«Эпиорнис» сдвинули по рельсам до края площадки. Пассажирам остается только сесть в каюту и проститься с остающимися.
По мере приближения решительной минуты в сердцах остающихся все более и более растет страх, предчувствия, которые они до сих пор силились побороть. Тщетно отгоняют они воспоминания о целом ряде попыток воздухоплавания за последнее столетие, закончившихся гибелью смелых аэронавтов. Напрасно Массе старается убедить, что мотор Анри безопасен; он и сам этому не верит, да никто и не слушает его: все слишком озабочены, чтобы не выдать себя, своих мрачных предчувствий и не омрачить уезжающих пассажиров. За обедом, последним перед отъездом, почти никто ничего не ел: одни были возбуждены близостью предстоящего опыта, не хотели есть и шутили, говоря, что будут ужинать сегодня в облаках; другие содрогались от ужаса при этих словах и не в силах были дотронуться ни до одного из поданных блюд. Были основания бояться. Эта механическая птица, о свойствах которой можно было судить еще только по теории, унесет все, что может быть близкого и дорогого: горячо любимых сына, братьев, жениха, мужа, отца! Все ли они вернутся из этой опасной экспедиции? Даже оптимист Массе должен сделать над собой усилие, чтобы не выдать своего волнения. Бледная, дрожащая Колетта старается улыбнуться. Мадам Массе прячет свое заплаканное лицо: она обещала выдержать до конца, но не может! Анри пробует утешить ее, но это только вызывает с ее стороны поток слез.

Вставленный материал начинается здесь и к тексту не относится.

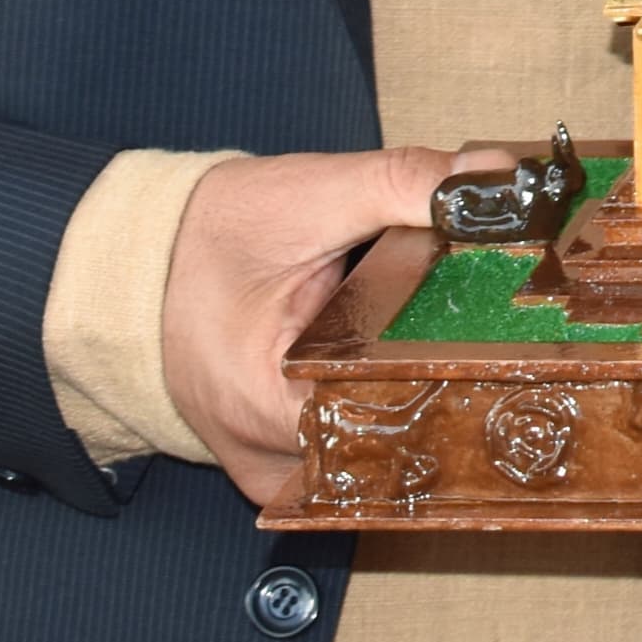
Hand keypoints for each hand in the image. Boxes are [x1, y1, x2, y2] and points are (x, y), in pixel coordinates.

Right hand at [160, 143, 507, 503]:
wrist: (137, 258)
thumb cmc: (208, 233)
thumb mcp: (308, 195)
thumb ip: (404, 183)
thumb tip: (491, 176)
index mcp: (264, 402)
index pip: (382, 425)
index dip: (450, 384)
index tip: (503, 348)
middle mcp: (265, 455)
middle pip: (382, 452)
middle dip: (441, 398)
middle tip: (499, 349)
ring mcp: (267, 465)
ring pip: (365, 462)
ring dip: (412, 412)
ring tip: (462, 360)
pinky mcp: (273, 455)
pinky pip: (342, 458)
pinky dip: (378, 420)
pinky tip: (413, 378)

— Анри, мой Анри! Обещай, что ты вернешься и привезешь с собой Жерара, что вы все вернетесь! — в отчаянии лепечет бедная мать.
Это послужило как бы сигналом к общему волнению. Колетта, обвив руками шею Жерара, прижимается к своему дорогому брату, с которым разделила столько бед. Вот она отодвигается от него немного, всматривается в его черты, как будто видит его в последний раз; увидит ли она когда-нибудь блеск его синих глаз, прямую улыбку губ, не знающих, что такое ложь! Неужели этому смелому, умному, доброму человеку суждено погибнуть или во время этого полета, или от пули тех, которые взяли в плен Николь?
И, сама того не замечая, Колетта тоже плачет.
Лина, обняв отца, рыдает на его груди, а старый ученый тихонько гладит ее белокурую головку. Мартина громко всхлипывает, а Ле Ген сморкается, точно трубит.
— Ну, ну! — говорит наконец Массе, откашливаясь, чтобы скрыть свое волнение. — Веселее! Принеси-ка сюда, Ле Ген, бутылку шампанского, мы выпьем за удачу предприятия. Ради Бога! Покажем богине Фортуне веселые лица, она ужасно не любит хмурых!